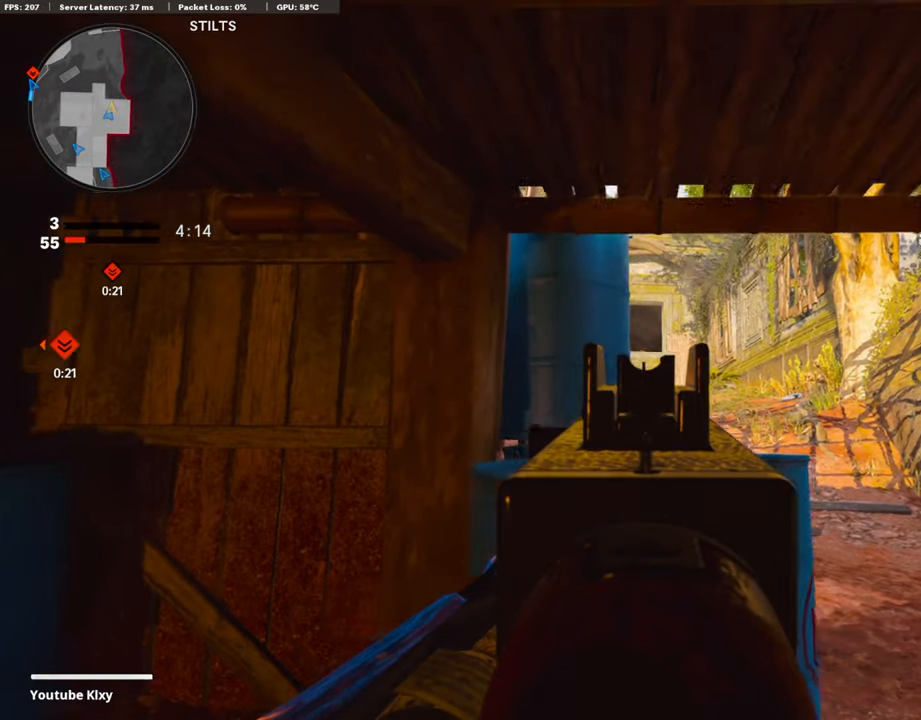
{"buttons": ["L1"], "left_stick": "center", "right_stick": "center", "events": [[33, "left_stick", "left"], [202, "left_stick", "center"], [269, "left_stick", "right"], [437, "left_stick", "center"]]}
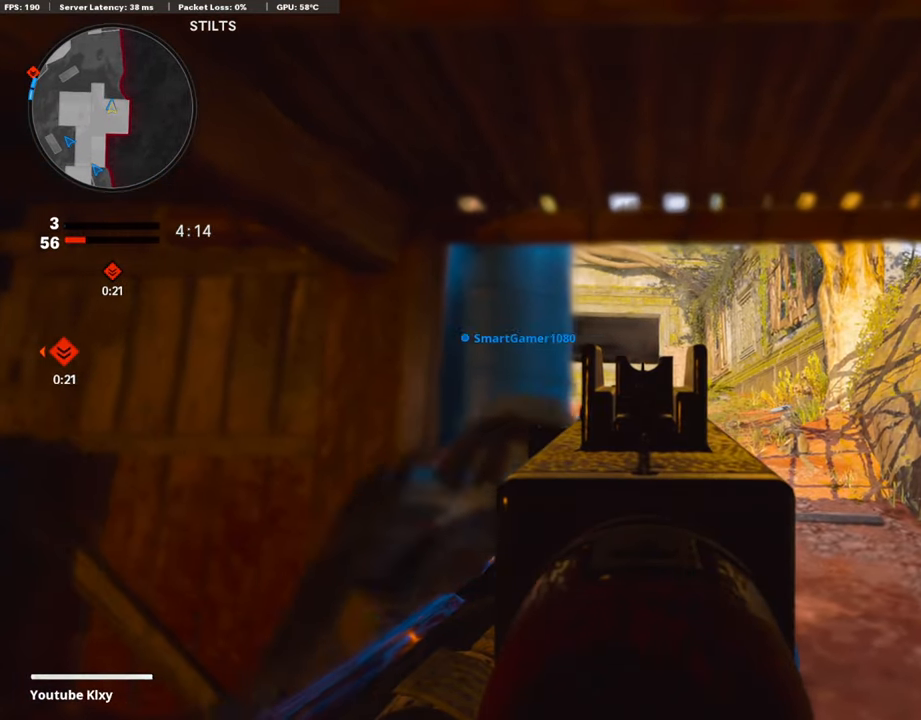
{"buttons": ["L1"], "left_stick": "center", "right_stick": "center", "events": [[218, "left_stick", "left"], [269, "R1", "down"], [269, "left_stick", "center"], [370, "R1", "up"]]}
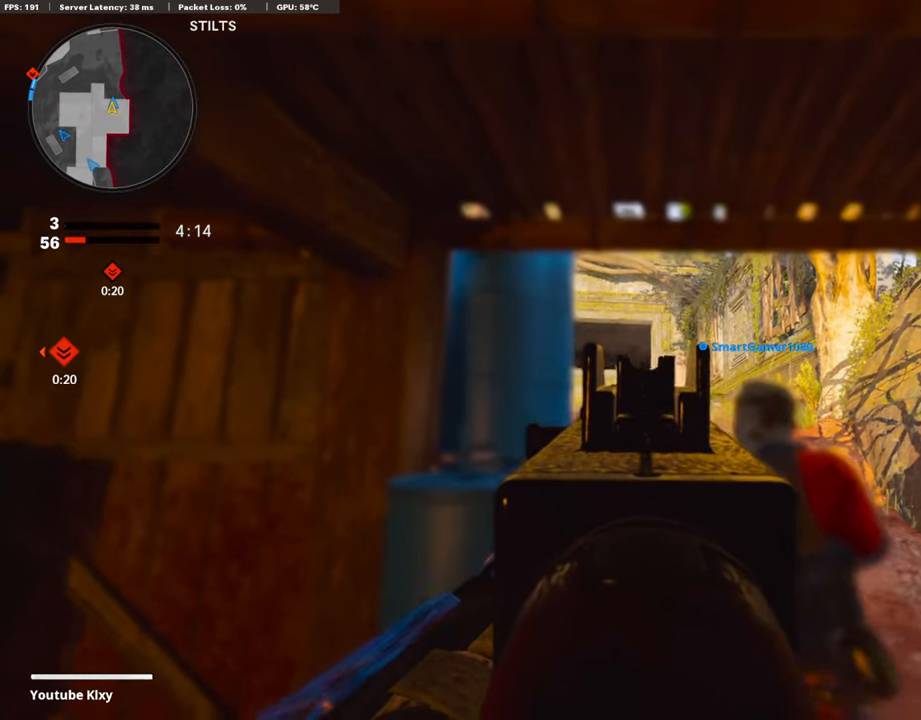
{"buttons": ["L1"], "left_stick": "left", "right_stick": "center", "events": [[68, "left_stick", "left"], [118, "left_stick", "center"], [186, "R1", "down"], [320, "R1", "up"], [354, "left_stick", "left"]]}
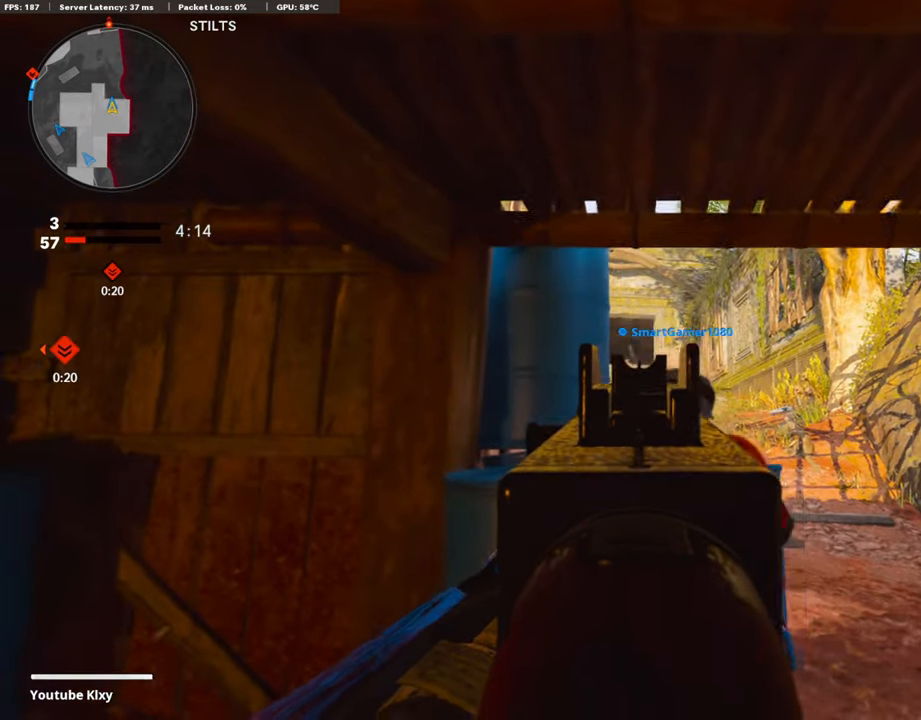
{"buttons": [], "left_stick": "up-left", "right_stick": "left", "events": [[185, "L1", "up"], [219, "right_stick", "down-left"], [269, "right_stick", "left"], [471, "left_stick", "up-left"]]}
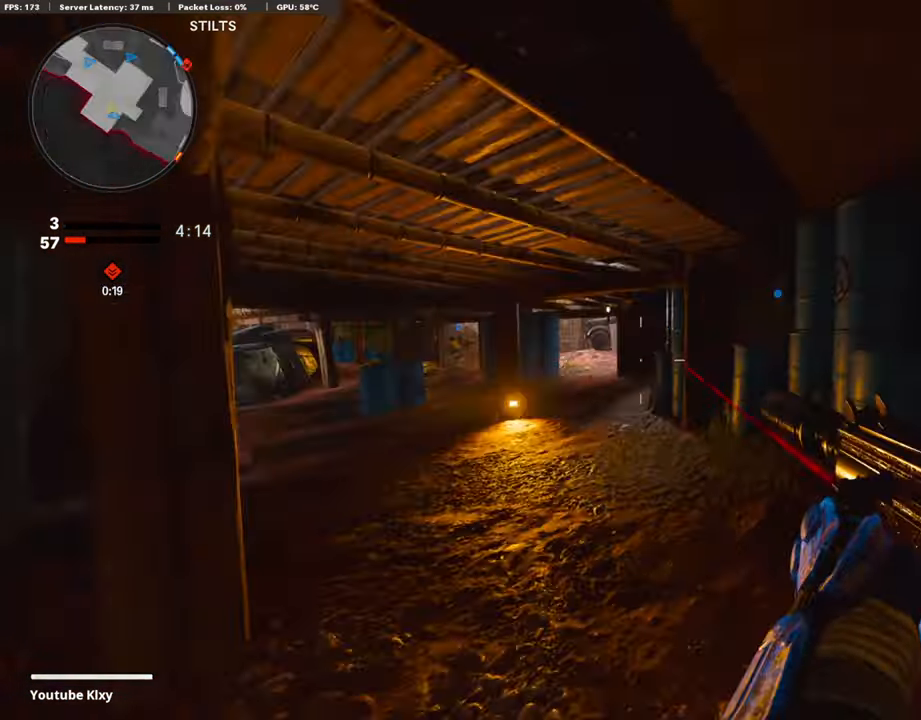
{"buttons": [], "left_stick": "up-left", "right_stick": "center", "events": [[17, "right_stick", "center"], [67, "L3", "down"], [67, "SQUARE", "down"], [151, "SQUARE", "up"], [202, "L3", "up"]]}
☆ ☆ ☆ ☆ ☆
Find all the lines with "center" in the data and copy them.

{"buttons": ["L1"], "left_stick": "center", "right_stick": "center", "events": [[33, "left_stick", "left"], [202, "left_stick", "center"], [269, "left_stick", "right"], [437, "left_stick", "center"]]}
{"buttons": ["L1"], "left_stick": "center", "right_stick": "center", "events": [[218, "left_stick", "left"], [269, "R1", "down"], [269, "left_stick", "center"], [370, "R1", "up"]]}
{"buttons": ["L1"], "left_stick": "left", "right_stick": "center", "events": [[68, "left_stick", "left"], [118, "left_stick", "center"], [186, "R1", "down"], [320, "R1", "up"], [354, "left_stick", "left"]]}
{"buttons": [], "left_stick": "up-left", "right_stick": "center", "events": [[17, "right_stick", "center"], [67, "L3", "down"], [67, "SQUARE", "down"], [151, "SQUARE", "up"], [202, "L3", "up"]]}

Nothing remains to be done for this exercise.